Большая часть фельетонов, очерков, рассказов М.Булгакова — это зарисовки с натуры, отклик газеты или журнала на конкретные события, явления будничной жизни. Как репортер Булгаков бывал на сельскохозяйственной выставке, в студенческих общежитиях, в МУРе, в магазинах, в детской коммуне, в ресторанах, бродил по московским улицам. Всюду его острый художнический взгляд замечал характерные явления, изменения в будничной жизни. Читаешь его ранние фельетоны, рассказы, очерки и все время думаешь, насколько несправедливы были критики, упрекавшие его в поддержке всего буржуазного и новобуржуазного. Его позиция очень определенна: он резко выступает против нэпманов, этих нуворишей, выскочек, приспособленцев, радуется всему новому, что так стремительно входило в жизнь. Москва пробуждалась к новой жизни. Самые мрачные времена миновали, но сколько возникало конфликтов и противоречий между старым и новым. Возникали и лопались эфемерные организации, которые должны были, по замыслу их создателей, помогать населению бороться с голодом, а по существу ничем не помогали.
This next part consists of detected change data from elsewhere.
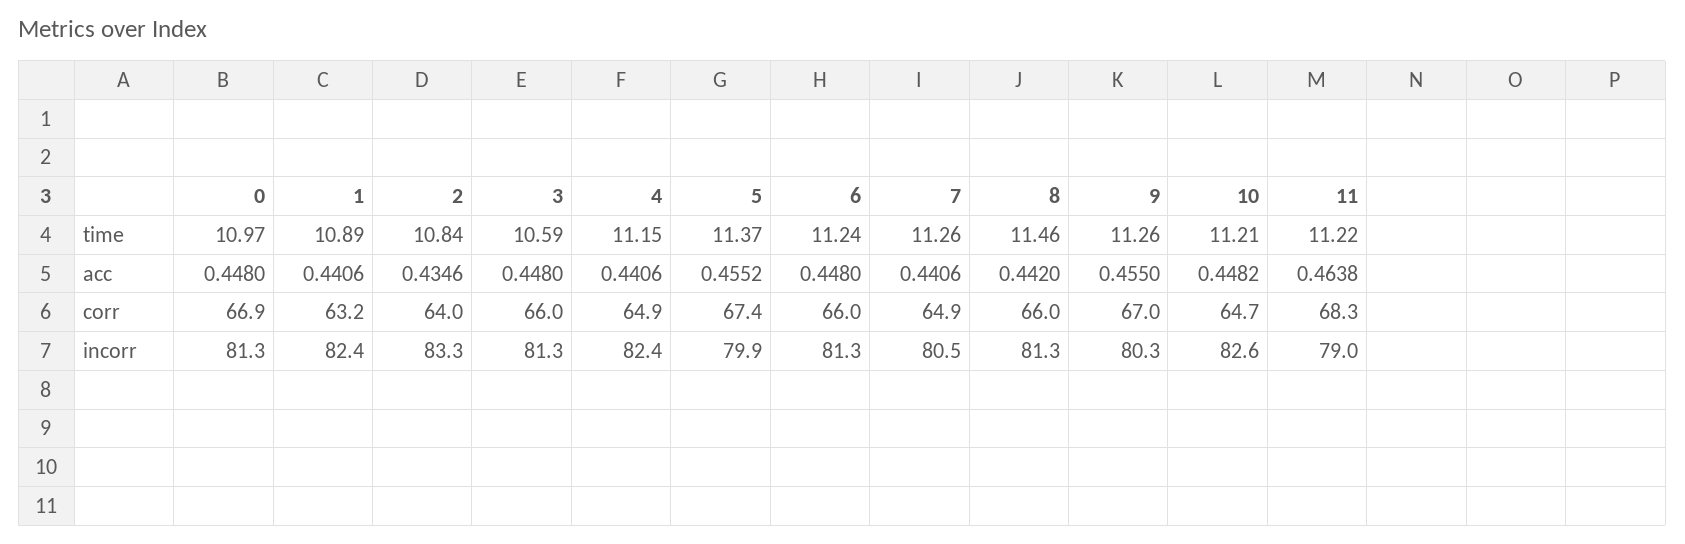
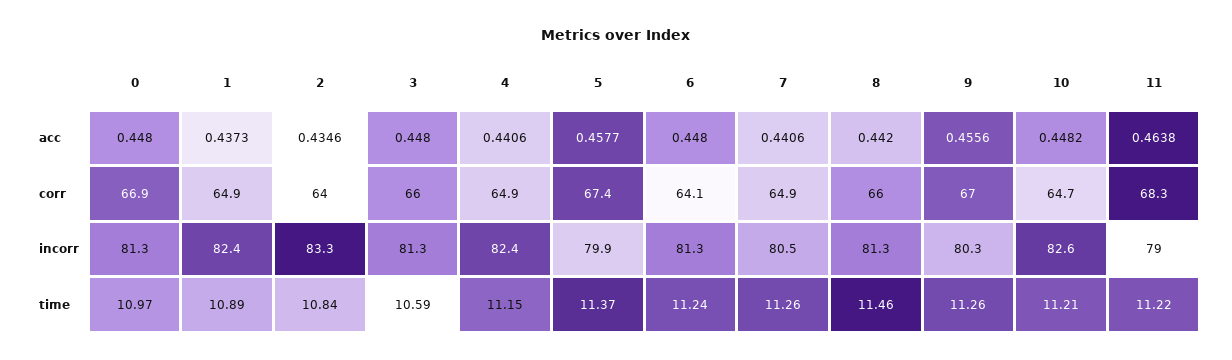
  {
    "0": {
      "time": 10.97,
      "acc": 0.448,
      "corr": 66.9,
      "incorr": 81.3
    },
    "1": {
      "time": 10.89,
-     "acc": 0.4406,
+     "acc": 0.4373,
-     "corr": 63.2,
+     "corr": 64.9,
      "incorr": 82.4
    },
    "2": {
      "time": 10.84,
      "acc": 0.4346,
      "corr": 64,
      "incorr": 83.3
    },
    "3": {
      "time": 10.59,
      "acc": 0.448,
      "corr": 66,
      "incorr": 81.3
    },
    "4": {
      "time": 11.15,
      "acc": 0.4406,
      "corr": 64.9,
      "incorr": 82.4
    },
    "5": {
      "time": 11.37,
-     "acc": 0.4552,
+     "acc": 0.4577,
      "corr": 67.4,
      "incorr": 79.9
    },
    "6": {
      "time": 11.24,
      "acc": 0.448,
-     "corr": 66,
+     "corr": 64.1,
      "incorr": 81.3
    },
    "7": {
      "time": 11.26,
      "acc": 0.4406,
      "corr": 64.9,
      "incorr": 80.5
    },
    "8": {
      "time": 11.46,
      "acc": 0.442,
      "corr": 66,
      "incorr": 81.3
    },
    "9": {
      "time": 11.26,
-     "acc": 0.455,
+     "acc": 0.4556,
      "corr": 67,
      "incorr": 80.3
    },
    "10": {
      "time": 11.21,
      "acc": 0.4482,
      "corr": 64.7,
      "incorr": 82.6
    },
    "11": {
      "time": 11.22,
      "acc": 0.4638,
      "corr": 68.3,
      "incorr": 79
    }
  }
Один из первых своих фельетонов М. Булгаков посвятил нэпу. На глазах Москва стала менять свой облик, как только начали действовать законы новой экономической политики:
«Началось это постепенно… понемногу… То тут, то там стали отваливаться деревянные щиты, и из-под них глянули на свет, после долгого перерыва, запыленные и тусклые магазинные витрины. В глубине запущенных помещений загорелись лампочки, и при свете их зашевелилась жизнь: стали приколачивать, прибивать, чинить, распаковывать ящики и коробки с товарами. Вымытые витрины засияли. Вспыхнули сильные круглые лампы под выставками или узкие ослепительные трубки по бокам окон» (Торговый ренессанс. Москва в начале 1922-го года).
Всего лишь полгода назад Москва казалась нищей, голодной, убогой, а сейчас словно какие-то таинственные шлюзы открылись и полноводная река товаров хлынула на полки Кузнецкого, Петровки, Неглинного, Лубянки и пр. «Магазины стали расти, как грибы, окропленные живым дождем нэпа».
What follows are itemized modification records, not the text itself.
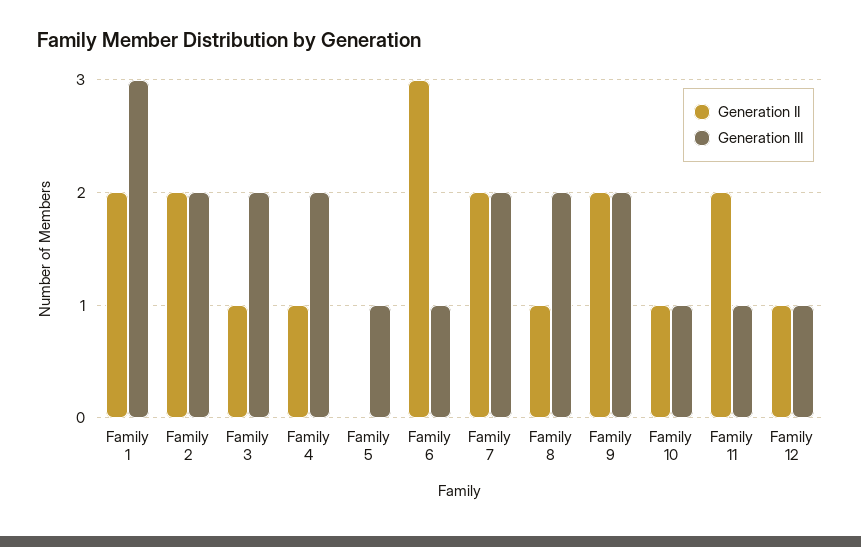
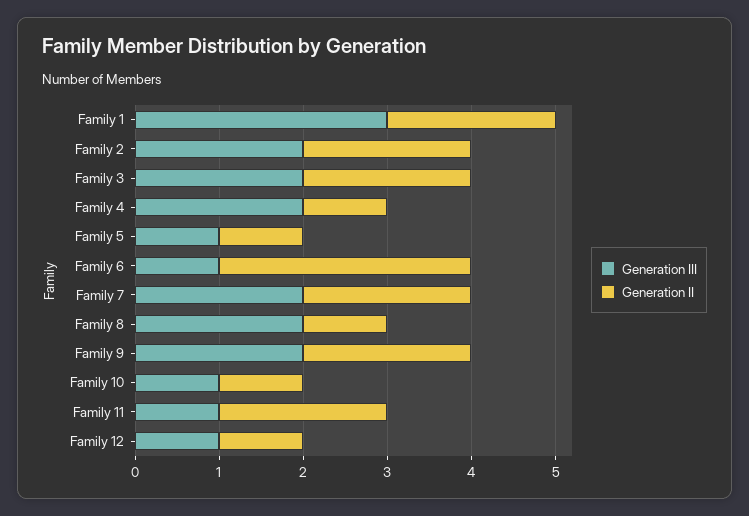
  {
    "Generation II": {
      "Family 1": 2,
      "Family 2": 2,
-     "Family 3": 1,
+     "Family 3": 2,
      "Family 4": 1,
-     "Family 5": 0,
+     "Family 5": 1,
      "Family 6": 3,
      "Family 7": 2,
      "Family 8": 1,
      "Family 9": 2,
      "Family 10": 1,
      "Family 11": 2,
      "Family 12": 1
    },
    "Generation III": {
      "Family 1": 3,
      "Family 2": 2,
      "Family 3": 2,
      "Family 4": 2,
      "Family 5": 1,
      "Family 6": 1,
      "Family 7": 2,
      "Family 8": 2,
      "Family 9": 2,
      "Family 10": 1,
      "Family 11": 1,
      "Family 12": 1
    }
  }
Булгаков лаконичными и вместе с тем разнообразными средствами передает тот экономический подъем, который последовал вслед за провозглашением нэпа: здесь и точные характерные детали («На оголенные стены цветной волной полезли вывески, с каждым днем новые, с каждым днем все больших размеров»), здесь и естественные волнения человека, одобряющего действия новой власти. Толчея на улицах, гомон бесчисленных торговцев, вереницы извозчиков, хриплые сигналы автомобилей, переполненные товарами магазины, вместо витрин, сделанных на скорую руку, все чаще появляются прочные, красивые — «надолго, значит». Все появилось в магазинах — белый хлеб, торты, сухари, баранки, горы коробок с консервами, черная икра, словом, все, что только можно пожелать. И это, естественно, радует репортера.
Булгаков приветствует нэп, видит мудрость и своевременность новой экономической политики. Отмечает, с какой поразительной быстротой и щедростью раскрылись доселе наглухо закрытые магазины, как оживились до сих пор молчавшие московские улицы. Извозчики, мальчишки с газетами, приодевшаяся толпа — все запестрело, зацвело веселой деловой жизнью. Приметы времени, точные детали, колоритные подробности быта… Особенно интересны такие очерки, как «Москва краснокаменная» и «Столица в блокноте». Булгакова по-прежнему поражает обилие товаров, но он замечает и другое — нового покупателя, нового персонажа своих будущих фельетонов — господина Нэпмана; замечает яркие контрасты в жизни, видит новое и старое. С одной стороны, обилие всяческих товаров, но многие еще ходят в старом, особенно омерзительны френчи, оставшиеся в память о войне. Большинство ходит в «стоптанной рвани с кривыми каблуками. Но попадается уже лак. Советские сокращенные барышни в белых туфлях».
Среди обилия афиш, плакатов — «на черном фоне белая фигура — скелет руки к небу тянет.